The School Nurse Achievement Program (snap) has been piloted in about 12 states since 1980 through a grant from the Education Department’s Office of Special Education.

The eight-week program, which is conducted at a number of universities, consists of seminars, group discussions, individual lesson packets, and case studies.

Although the snap assessment techniques are used primarily in drawing up the individualized education programs (iep’s) required for handicapped students under the Education for All Handicapped Children Act, they can be used for nonhandicapped students as well.

Program participants have been charged a fee to cover the cost of materials. After June 1983, the program will be available nationally through the University of Colorado, and tuition will be charged.

Finding teachers trained to identify children with learning disabilities often poses a problem for school districts. A five-year program sponsored by the University of Southern California and the Los Angeles Unified School District aims to ease that problem.

During the first year of the Experimental Teacher Education Program, third-year students at usc will be hired as teaching assistants in the district’s public schools while working toward a bachelor’s degree. The second year, they will student teach in regular classes and special-education classes.
§
Work to complete |
1. Answer the following questions using the passage on school training programs.
(a) How long does the School Nurse Achievement Program last?
(b) Through which university will the program be available nationally after June 1983?
(c) During the first year of the Experimental Teacher Education Program, as what will third-year students at usc be hired?
2. Translate this sentence from the passage on school training programs into French: "The eight-week program, which is conducted at a number of universities, consists of seminars, group discussions, individual lesson packets, and case studies."
3. Pick up the passage on school training programs after its final sentence and continue it.

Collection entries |
§
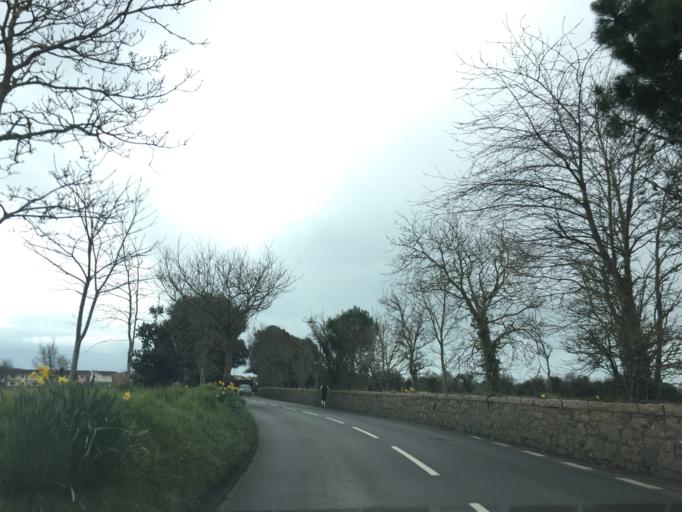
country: JE
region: St Helier
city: Saint Helier
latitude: 49.2123
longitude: -2.1417
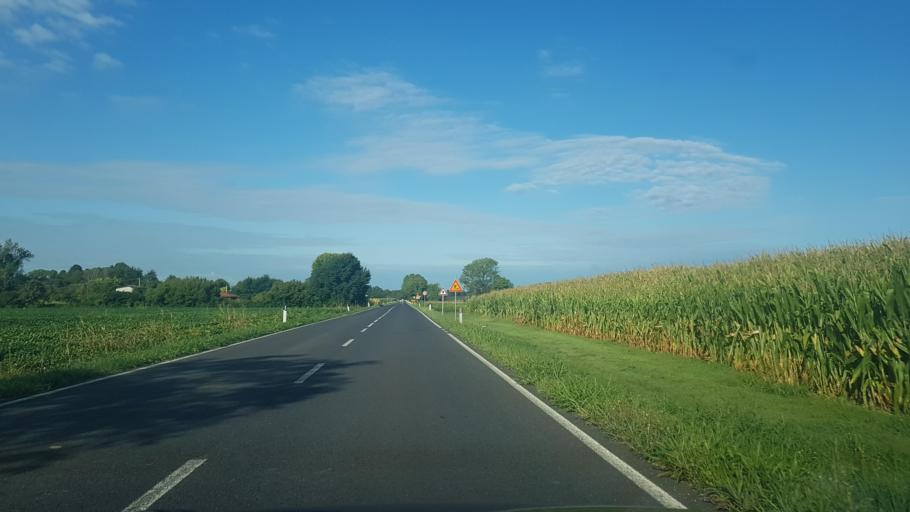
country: IT
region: Friuli Venezia Giulia
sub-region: Provincia di Udine
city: Gonars
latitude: 45.8861
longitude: 13.2466
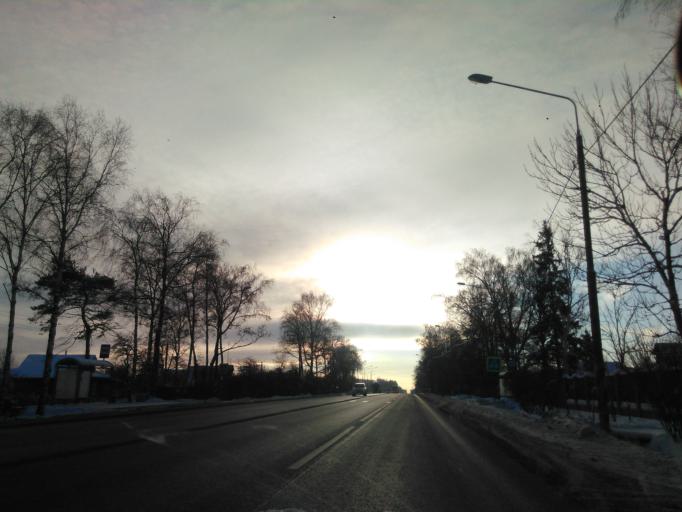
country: RU
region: Moskovskaya
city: Spas-Zaulok
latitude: 56.4679
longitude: 36.5844
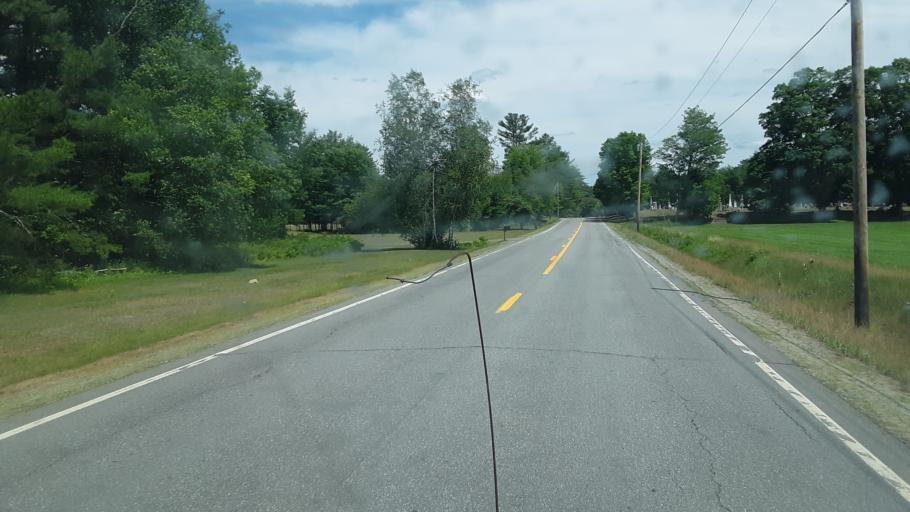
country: US
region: Maine
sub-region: Franklin County
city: Chesterville
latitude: 44.5934
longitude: -70.1259
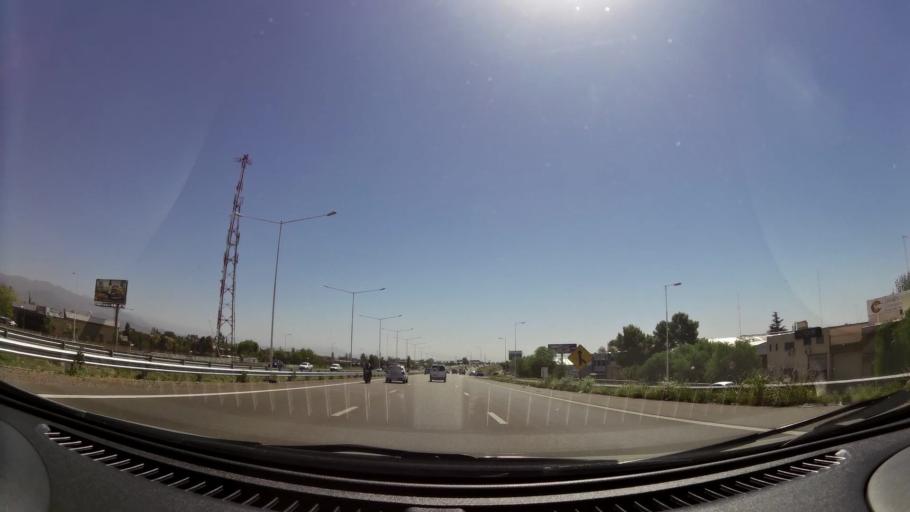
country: AR
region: Mendoza
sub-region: Departamento de Godoy Cruz
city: Godoy Cruz
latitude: -32.9388
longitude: -68.8300
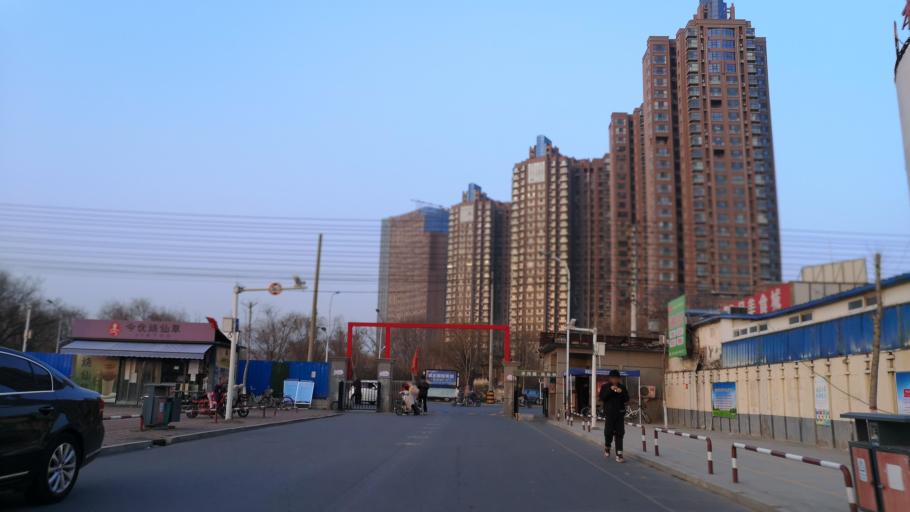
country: CN
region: Henan Sheng
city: Zhongyuanlu
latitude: 35.7711
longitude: 115.0791
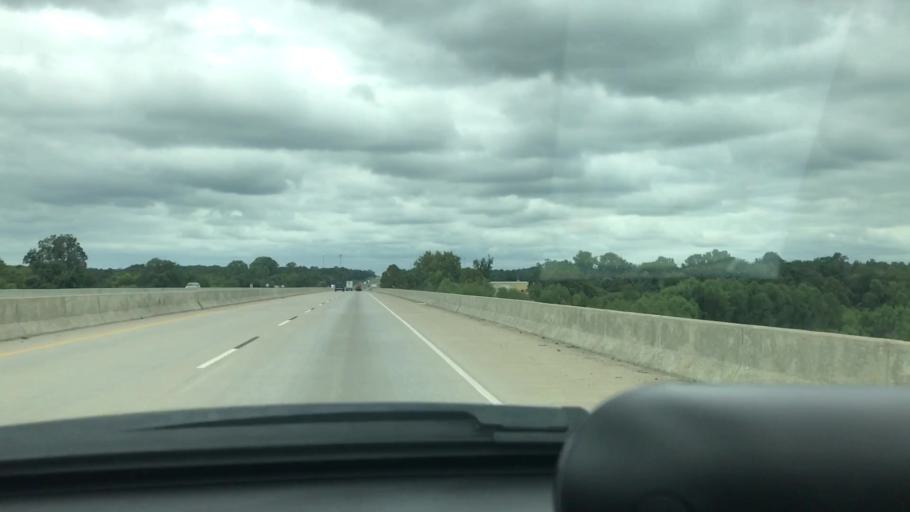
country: US
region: Oklahoma
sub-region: Muskogee County
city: Muskogee
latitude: 35.8086
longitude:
§
Answers provided |
1.
(a) Eight weeks.
(b) The University of Colorado.
(c) As teaching assistants in the district's public schools.

2. Le programme de huit semaines, qui est dispensé dans plusieurs universités, comprend des séminaires, des discussions de groupe, des dossiers de cours individuels et des études de cas.

3.
They will spend the remaining three years as full-time teachers under university and district supervision.

Those who complete the program will be eligible for a bachelor of science degree, preliminary teaching credentials, a specialist credential for the learning handicapped, or a resource-specialist certificate.

Since the enactment of state and federal laws providing for the mainstreaming of handicapped children, the Tennessee Department of Education has noted a decline in the number of hearing-impaired children of elementary-school age. But, the number of hearing impaired students of high-school age has increased, as has the number of students with multiple handicaps.

Those findings, reported in a study conducted by state officials last year, have prompted the development of a five-year plan to expand services for the hearing-impaired.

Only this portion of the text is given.